I'm sure she knows that she should have different passwords for different sites. Most people do. Most people also cannot be arsed so just have the same password because it's easier.

He shouldn't try to tell her this because she already knows. Also, taking a sheet with it all written down, mansplaining style, would result in the sheet being passed around the classroom.

JaniceBattersby · 17/10/2017 14:06

Passed around the staffroom

AgentProvocateur · 17/10/2017 14:06

I'm sure she'll be eternally grateful that a man has come along to put her right Hmm

PlumpkinArse · 17/10/2017 14:08
Shock

Please talk your DH out of doing this. What an incredibly smug, self-righteous, patronising, misogynistic thing to even consider doing.

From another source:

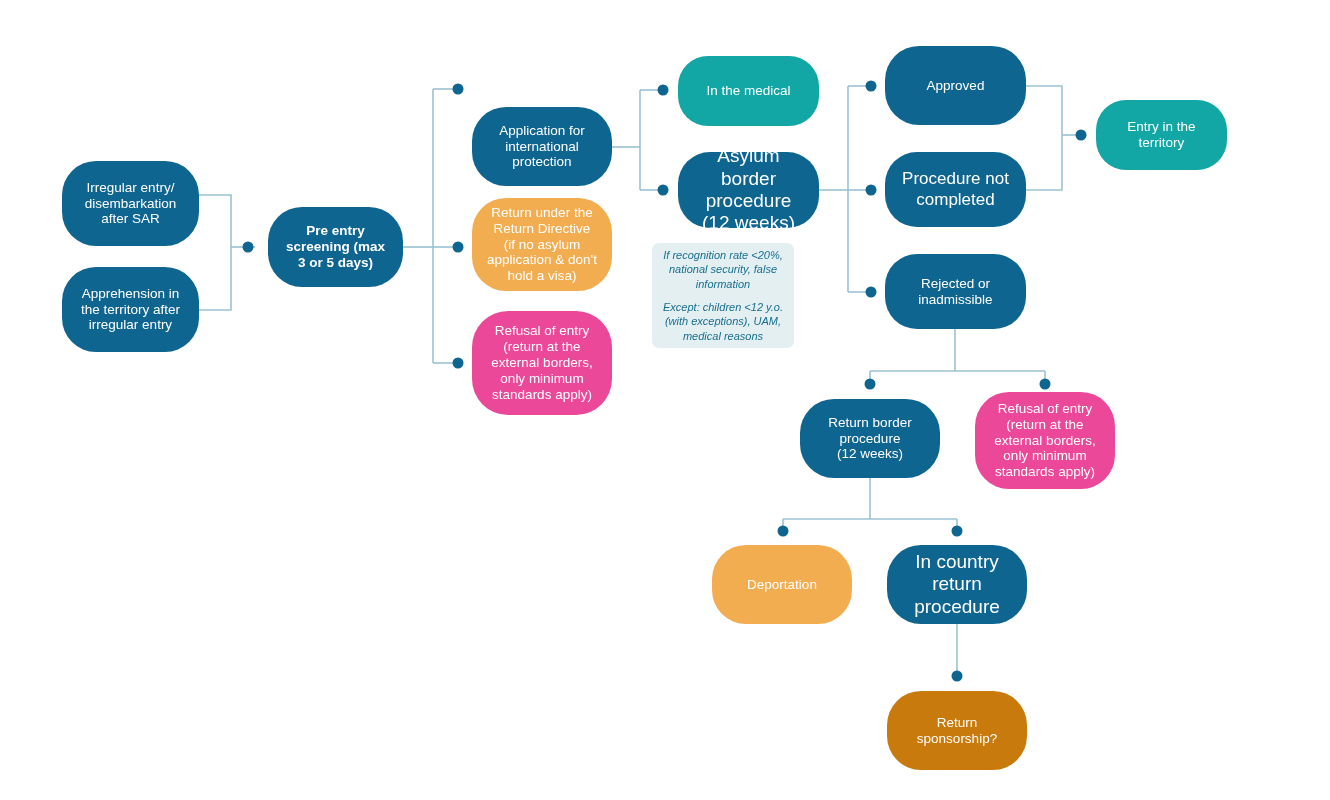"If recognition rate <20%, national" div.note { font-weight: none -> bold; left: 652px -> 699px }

musicmaiden · 17/10/2017 14:13

He's going to mansplain it all to her.

She knows. She most likely just said something like that as a throw away comment. Please don't send a man in to tell her how to run her life.

I'm not 'sending him' anywhere. This is entirely his decision.

I thought I explained in my OP that I was uncomfortable with the idea myself which was why I was eliciting opinions.

FWIW I debated whether to put the teacher as 'her' at all because he would be doing exactly the same thing if it was a man. Exactly. But I get that he could come across as a mansplainer.

OP posts:
AppleTrayBake · 17/10/2017 14:14

He's really going to rock up to parents evening with an information sheet and lecture the teacher on her use of passwords?!

Hilarious!

WitchesHatRim · 17/10/2017 14:15

He really really shouldn't do this.

araiwa · 17/10/2017 14:18

I font see how it is mansplaining ? Its not like hes going to explain german politics to angela merkel. The teacher is wrong

Password use is vitally important as im sure many mumsnet members should be very aware of...

Pengggwn · 17/10/2017 14:19

This reply has been deleted

Message withdrawn at poster's request.

Rachie1973 · 17/10/2017 14:21

Also a complete waste of parents evening time!

Whilst he's using up your first minutes explaining something she probably already knows you're going to then expect your full 10/15 minutes or whatever you're allotted talking about your son so then make her and all the other parents run late as well.

Either that or you'll be back afterwards telling us how you felt 'hurried' through your appointment time.

Witchend · 17/10/2017 14:24

I say to people I have the same password. I do and I don't.
For ones which really don't matter if they're secure-ie I only use it to access information and don't leave any personal information, I do use the same password.
Then I have the next stage passwords which are a combination of something like famous five books and (so Five on a Treasure Island=FoaTI1, because it's the first book in the series)
Then my really secure ones which are based on something totally different which would mean something to me, but not to anyone else.

So perhaps if pushed I would say I have 3 passwords.

But actually the one that irritates me is when you get those messages on fb saying "Please teach my class about Internet Safety by showing how far this can travel. Please comment by saying where you are"
I always put on the comments "Middle of the Amazon Rainforests. I hope the next lesson will be teaching them not to believe anything people write on the internet."